On Hunger Strikes

In any conflict of interests, opponents try to gain ground from where they can argue to win. In violent protests, the physically stronger team wins. For the weak to have a chance to win, silent protests are the way.

Let us consider 3 cases:

  1. You protest against government by violent protests, stone throwing, hartals, bhands.
  2. You protest against government in peaceful ways like “hunger strike” and no one knows about this.
  3. You protest against government in peaceful ways and everyone knows about it.

In case 1, you need physical strength to win the contest. It is nothing but survival of the fittest. If you can cause significant damage to public property, the government might be intimidated by you and heed to your demands.

In case 2, you will lose the contest if the government does not love you. Kids often go on “Hunger strike” to demand something from their parents. In this case, the parents love the children and hence will heed to the kids’ demand. If the parents were mean and didn’t like kids, the hunger strike would have been a failure.

In case 3, even if the government does not love you, it is afraid of what others will think about it. An analogy will be a kid crying and going on a hunger strike in a family reunion. Even mean parents will not want to lose their face among relatives and heed to the demand.

So, public support is a must for peaceful protests to succeed. Is there any reason for the British to care if Mohandas Karamchand Gandhi ate food or not? No reason whatsoever. Except the fact that there were other people watching Gandhi go on a hunger strike and monitoring the situation. If Gandhi were to die of hunger, then British lose their high ground. People could adopt an emotional blackmailing angle which the British might have found difficult to contain. Hence they got scared of Gandhi and heeded.

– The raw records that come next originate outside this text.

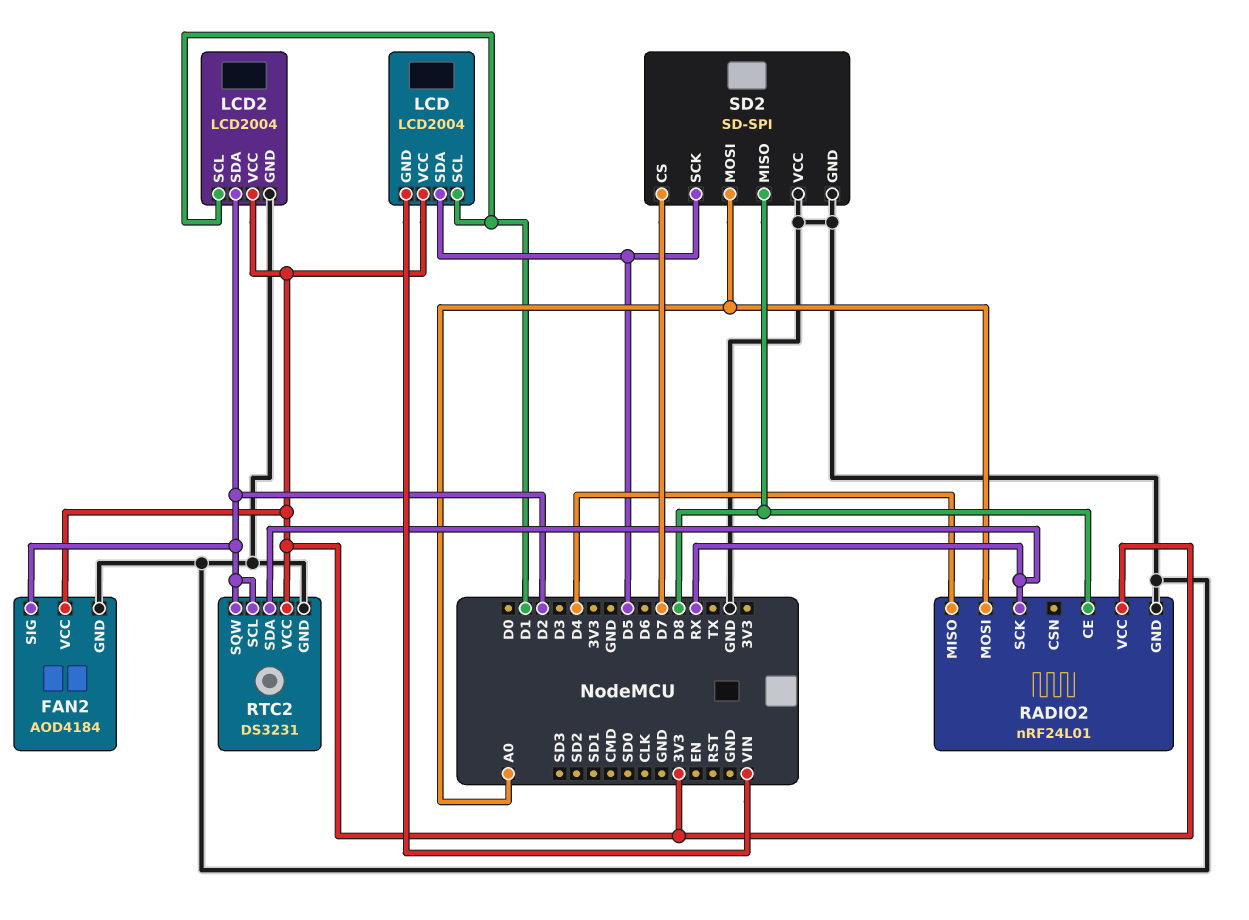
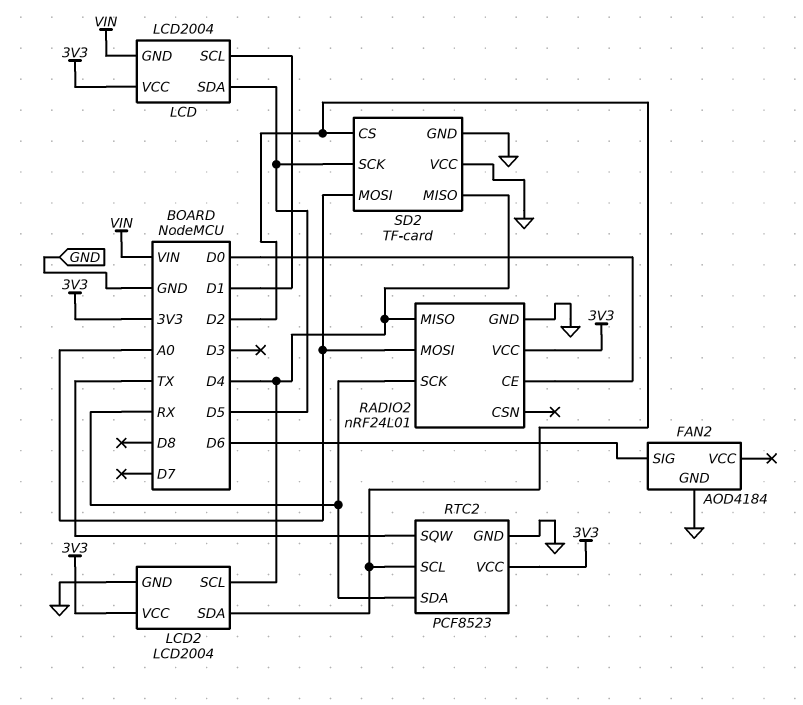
FAN2 pin SIG: D2 -> D6
FAN2 pin VCC: 3V3 -> none
LCD2 pin SCL: D1 -> D4
RADIO2 pin CE: D8 -> D0
RTC2: DS3231 -> PCF8523
RTC2 pin SQW: D2 -> TX
SD2: SD-SPI -> TF-card
SD2 pin CS: D7 -> D2
SD2 pin MISO: D8 -> D4

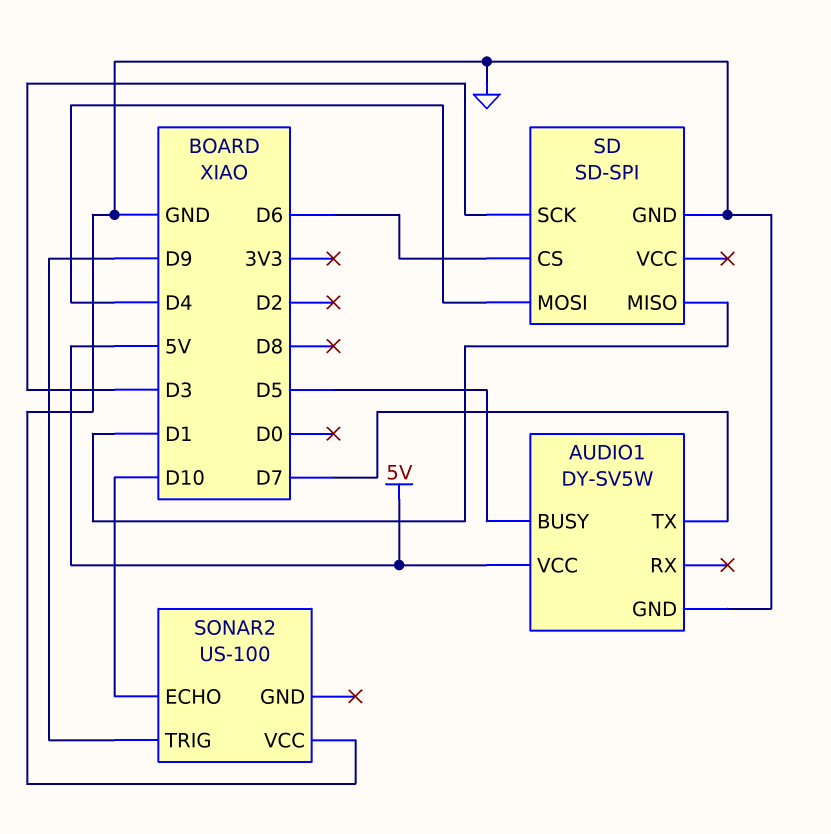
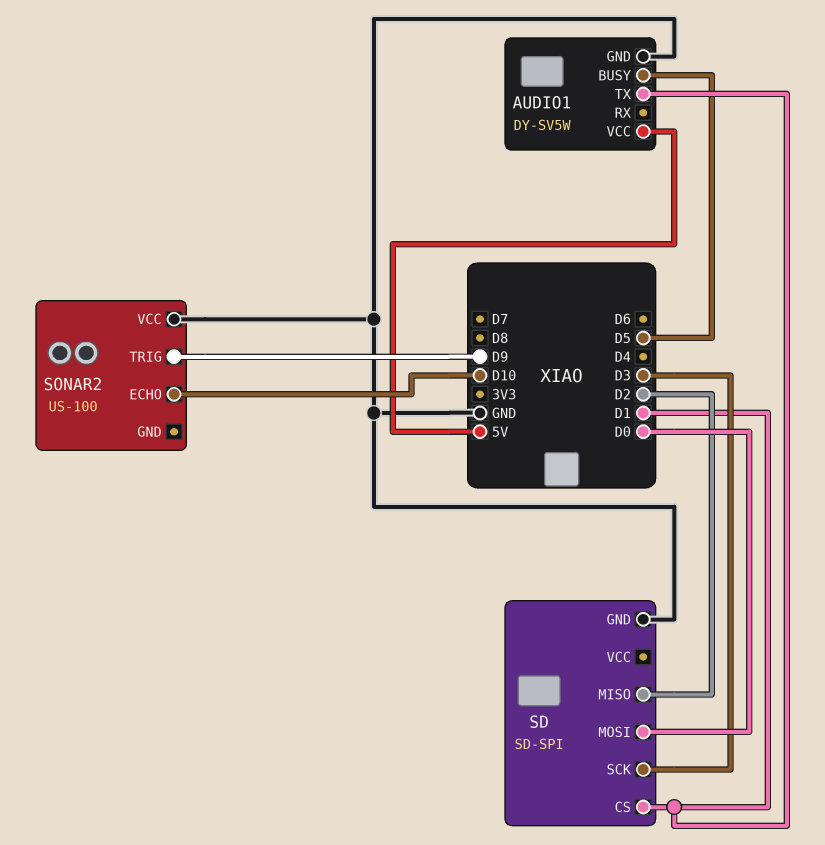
AUDIO1 pin TX: D7 -> D1
SD pin CS: D6 -> D1
SD pin MISO: D1 -> D2
SD pin MOSI: D4 -> D0

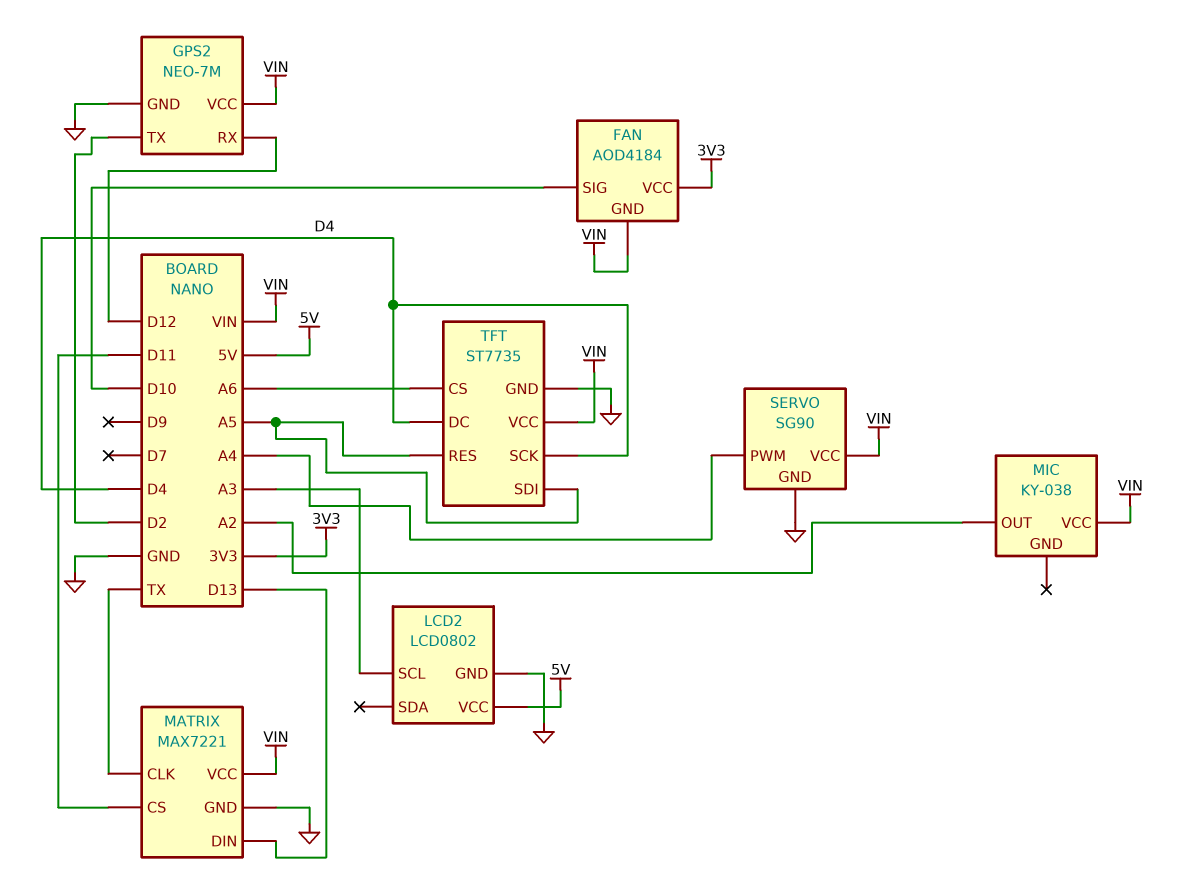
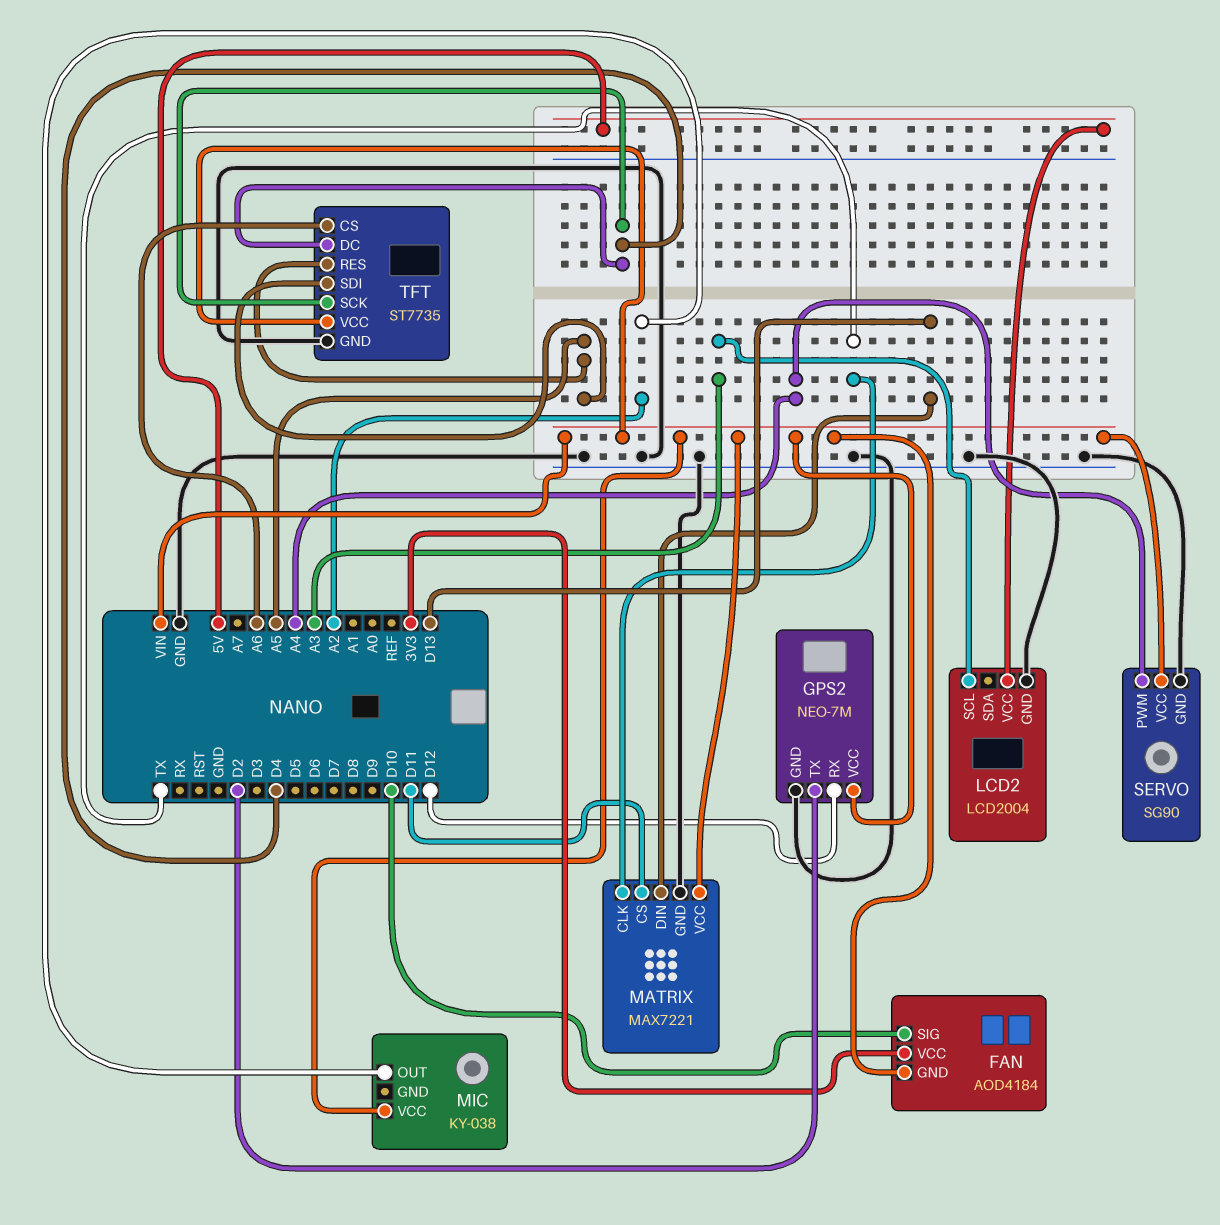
LCD2: LCD0802 -> LCD2004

Let us consider another situation. Suppose Vijay Mallya went on a hunger strike to protest against the alcohol consumption law of Maharashtra government, will he succeed? He would not be able to gather public support for his cause. Similarly, if Andimuthu Raja went on a hunger strike to demand legalising corruption, will he succeed?

The conclusion is that hunger strikes are successful just because it is a mass thing.